*** Source material

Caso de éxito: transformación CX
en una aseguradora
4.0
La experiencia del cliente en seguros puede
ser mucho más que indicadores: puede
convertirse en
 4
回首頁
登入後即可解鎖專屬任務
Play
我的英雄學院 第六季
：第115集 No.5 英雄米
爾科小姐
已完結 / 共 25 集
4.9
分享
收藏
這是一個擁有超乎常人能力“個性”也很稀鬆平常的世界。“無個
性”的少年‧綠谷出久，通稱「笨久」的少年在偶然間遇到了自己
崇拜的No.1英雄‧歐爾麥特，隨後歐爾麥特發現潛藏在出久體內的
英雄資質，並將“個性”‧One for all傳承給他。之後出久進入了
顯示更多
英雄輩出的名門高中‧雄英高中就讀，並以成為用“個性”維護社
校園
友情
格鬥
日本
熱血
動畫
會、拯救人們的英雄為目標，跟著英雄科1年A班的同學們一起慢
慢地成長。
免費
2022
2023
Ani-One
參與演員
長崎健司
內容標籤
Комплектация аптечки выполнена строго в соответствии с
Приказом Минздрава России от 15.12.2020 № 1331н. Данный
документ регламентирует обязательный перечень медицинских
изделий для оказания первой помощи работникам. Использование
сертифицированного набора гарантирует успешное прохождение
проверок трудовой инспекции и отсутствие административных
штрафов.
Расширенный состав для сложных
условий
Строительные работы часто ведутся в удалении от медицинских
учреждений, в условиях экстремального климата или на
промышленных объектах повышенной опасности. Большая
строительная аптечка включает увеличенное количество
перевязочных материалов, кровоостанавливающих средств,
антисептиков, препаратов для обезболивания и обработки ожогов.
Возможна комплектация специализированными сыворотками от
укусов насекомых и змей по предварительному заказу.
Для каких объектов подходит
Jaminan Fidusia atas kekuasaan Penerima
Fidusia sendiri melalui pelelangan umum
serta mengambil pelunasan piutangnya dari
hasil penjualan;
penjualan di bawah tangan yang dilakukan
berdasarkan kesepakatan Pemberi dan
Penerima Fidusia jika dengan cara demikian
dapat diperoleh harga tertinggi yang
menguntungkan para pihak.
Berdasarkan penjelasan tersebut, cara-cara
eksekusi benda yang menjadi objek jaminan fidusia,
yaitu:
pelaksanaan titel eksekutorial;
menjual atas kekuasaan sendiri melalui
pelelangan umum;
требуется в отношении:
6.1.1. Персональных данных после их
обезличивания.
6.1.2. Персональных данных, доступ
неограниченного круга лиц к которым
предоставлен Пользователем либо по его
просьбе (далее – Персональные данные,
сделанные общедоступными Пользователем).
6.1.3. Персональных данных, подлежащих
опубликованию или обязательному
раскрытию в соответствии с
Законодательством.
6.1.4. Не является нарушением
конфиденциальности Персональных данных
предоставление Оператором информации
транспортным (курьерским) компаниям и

******

Job item ->
Write the records out once more. Each line must match.

Task response ->
Caso de éxito: transformación CX
en una aseguradora
4.0
La experiencia del cliente en seguros puede
ser mucho más que indicadores: puede
convertirse en
 4
回首頁
登入後即可解鎖專屬任務
Play
我的英雄學院 第六季
：第115集 No.5 英雄米
爾科小姐
已完結 / 共 25 集
4.9
分享
收藏
這是一個擁有超乎常人能力“個性”也很稀鬆平常的世界。“無個
性”的少年‧綠谷出久，通稱「笨久」的少年在偶然間遇到了自己
崇拜的No.1英雄‧歐爾麥特，隨後歐爾麥特發現潛藏在出久體內的
英雄資質，並將“個性”‧One for all傳承給他。之後出久進入了
顯示更多
英雄輩出的名門高中‧雄英高中就讀，並以成為用“個性”維護社
校園
友情
格鬥
日本
熱血
動畫
會、拯救人們的英雄為目標，跟著英雄科1年A班的同學們一起慢
慢地成長。
免費
2022
2023
Ani-One
參與演員
長崎健司
內容標籤
Комплектация аптечки выполнена строго в соответствии с
Приказом Минздрава России от 15.12.2020 № 1331н. Данный
документ регламентирует обязательный перечень медицинских
изделий для оказания первой помощи работникам. Использование
сертифицированного набора гарантирует успешное прохождение
проверок трудовой инспекции и отсутствие административных
штрафов.
Расширенный состав для сложных
условий
Строительные работы часто ведутся в удалении от медицинских
учреждений, в условиях экстремального климата или на
промышленных объектах повышенной опасности. Большая
строительная аптечка включает увеличенное количество
перевязочных материалов, кровоостанавливающих средств,
антисептиков, препаратов для обезболивания и обработки ожогов.
Возможна комплектация специализированными сыворотками от
укусов насекомых и змей по предварительному заказу.
Для каких объектов подходит
Jaminan Fidusia atas kekuasaan Penerima
Fidusia sendiri melalui pelelangan umum
serta mengambil pelunasan piutangnya dari
hasil penjualan;
penjualan di bawah tangan yang dilakukan
berdasarkan kesepakatan Pemberi dan
Penerima Fidusia jika dengan cara demikian
dapat diperoleh harga tertinggi yang
menguntungkan para pihak.
Berdasarkan penjelasan tersebut, cara-cara
eksekusi benda yang menjadi objek jaminan fidusia,
yaitu:
pelaksanaan titel eksekutorial;
menjual atas kekuasaan sendiri melalui
pelelangan umum;
требуется в отношении:
6.1.1. Персональных данных после их
обезличивания.
6.1.2. Персональных данных, доступ
неограниченного круга лиц к которым
предоставлен Пользователем либо по его
просьбе (далее – Персональные данные,
сделанные общедоступными Пользователем).
6.1.3. Персональных данных, подлежащих
опубликованию или обязательному
раскрытию в соответствии с
Законодательством.
6.1.4. Не является нарушением
конфиденциальности Персональных данных
предоставление Оператором информации
транспортным (курьерским) компаниям и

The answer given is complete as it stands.